== Written task A ==
Please copy every line of the extracted page text entries below exactly as they appear, but leave out the picture lines.

== Text under study ==

============================================================

And that's exactly what we're trying to imitate in this forest management.
- [Dana] I had a great time learning about how logging plays a role in forest management.
But when you're at a site where trees are being felled, you always have to remember, safety first.
The following week, I went to see another project Annabel was working on.
- Now what we have is this statewide, regionwide issue of forest regeneration.
Our forests aren't regenerating, so there isn't another class of baby trees coming up.
The reason that the younger trees are not growing right now, the reason that we have no seedlings and saplings in most forests is because of the pressure of deer brows.
(menacing music) Deer are currently eating sugar maple and white oak, and a lot of our major hardwood species that are really core and keystone species of our ecosystem.
So today we're here to protect regeneration with a deer fence.
They're called deer exclosures.
- So what makes this particular spot good for forest regrowth?
- You can see there's a lot of vegetation in the understory here, and that is indicative that there is a lot of sunlight hitting the forest floor.
We also have some really remarkable, beautiful old seed trees that will create a really wonderful next generation of trees.
- [Dana] It's a simple solution to the problem.
Annabel also showed me some shrubs that typically need to be cleared to make room for regeneration.
- This is a Japanese barberry.
These are some of the invasive shrubs that have been coming into forest understories.
They are taking up a lot of the available sunlight that native species could be in.
But the reason that they are taking up that space is because the deer only eat the native species.
The native plants would actually be growing very abundantly and just as well as these species if it weren't for being hammered by deer.

============================================================

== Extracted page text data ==

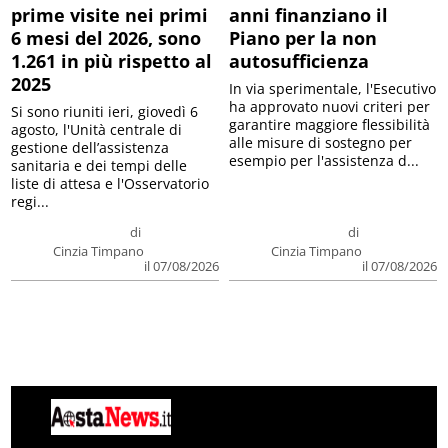
prime visite nei primi
anni finanziano il
6 mesi del 2026, sono
Piano per la non
1.261 in più rispetto al
autosufficienza
2025
In via sperimentale, l'Esecutivo
ha approvato nuovi criteri per
Si sono riuniti ieri, giovedì 6
garantire maggiore flessibilità
agosto, l'Unità centrale di
alle misure di sostegno per
gestione dell’assistenza
esempio per l'assistenza d...
sanitaria e dei tempi delle
liste di attesa e l'Osservatorio
regi...
di
di
Cinzia Timpano
Cinzia Timpano
il 07/08/2026
il 07/08/2026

============================================================

== Written task B ==
In the forest management transcript, what are the deer fences called?

== Expected answer A ==
prime visite nei primi
anni finanziano il
6 mesi del 2026, sono
Piano per la non
1.261 in più rispetto al
autosufficienza
2025
In via sperimentale, l'Esecutivo
ha approvato nuovi criteri per
Si sono riuniti ieri, giovedì 6
garantire maggiore flessibilità
agosto, l'Unità centrale di
alle misure di sostegno per
gestione dell’assistenza
esempio per l'assistenza d...
sanitaria e dei tempi delle
liste di attesa e l'Osservatorio
regi...
di
di
Cinzia Timpano
Cinzia Timpano
il 07/08/2026
il 07/08/2026

== Expected answer B ==
Deer exclosures.